Structure learning is essential for Bayesian networks (BNs) as it uncovers causal relationships, and enables knowledge discovery, predictions, inferences, and decision-making under uncertainty. Two novel algorithms, FSBN and SSBN, based on the PC algorithm, employ local search strategy and conditional independence tests to learn the causal network structure from data. They incorporate d-separation to infer additional topology information, prioritize conditioning sets, and terminate the search immediately and efficiently. FSBN achieves up to 52% computation cost reduction, while SSBN surpasses it with a remarkable 72% reduction for a 200-node network. SSBN demonstrates further efficiency gains due to its intelligent strategy. Experimental studies show that both algorithms match the induction quality of the PC algorithm while significantly reducing computation costs. This enables them to offer interpretability and adaptability while reducing the computational burden, making them valuable for various applications in big data analytics.

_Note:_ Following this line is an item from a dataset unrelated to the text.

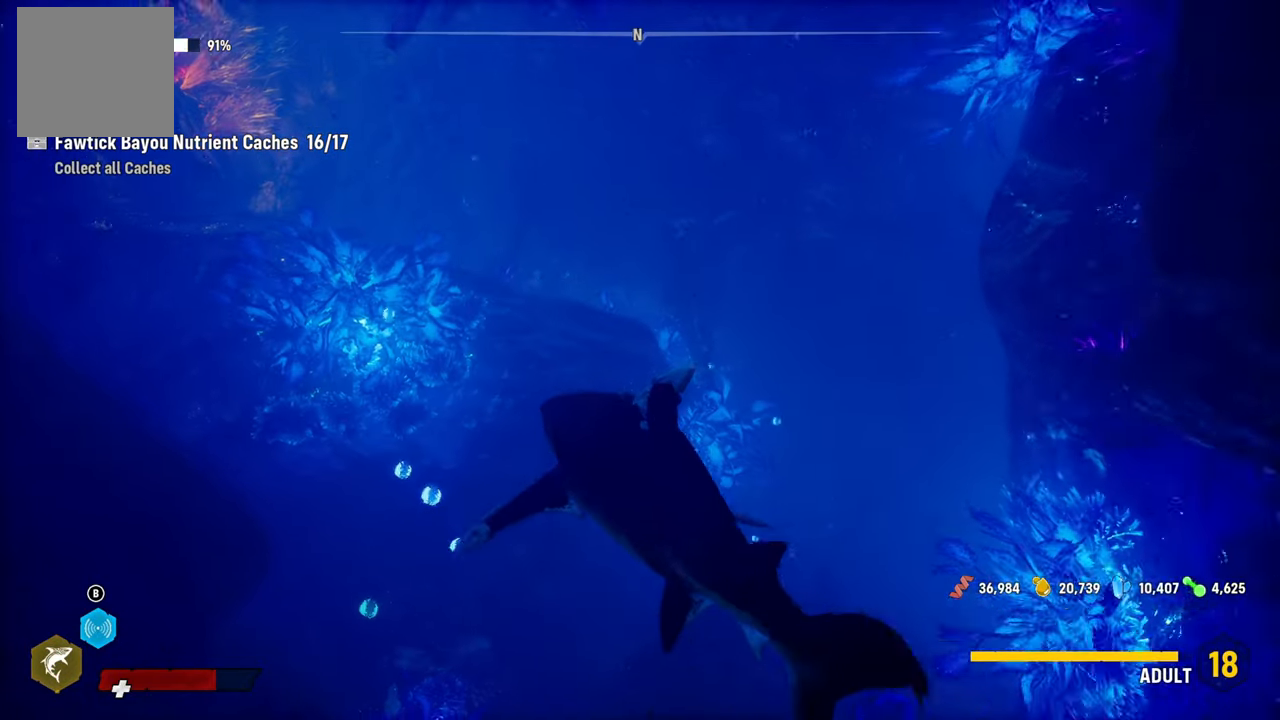
{"buttons": ["L2"], "left_stick": "up-left", "right_stick": "up-left", "events": [[100, "right_stick", "up-left"]]}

翻译：结构学习是贝叶斯网络（Bayesian networks, BNs）的关键环节，它不仅能够揭示因果关系，还能支持知识发现、预测、推理以及不确定性条件下的决策制定。本文提出两种基于PC算法的新型算法FSBN和SSBN，通过局部搜索策略和条件独立性检验从数据中学习因果网络结构。它们利用d-分离推断额外的拓扑信息，优先选择条件集，并即时高效终止搜索过程。FSBN最多可降低52%的计算成本，而SSBN在200节点网络上以惊人的72%成本削减幅度进一步超越前者。得益于其智能策略，SSBN展现出更高的效率提升。实验研究表明，两种算法在保持与PC算法同等归纳质量的同时，显著降低了计算成本。这使得它们能够在减轻计算负担的同时提供可解释性和适应性，从而在大数据分析的各类应用中具有重要价值。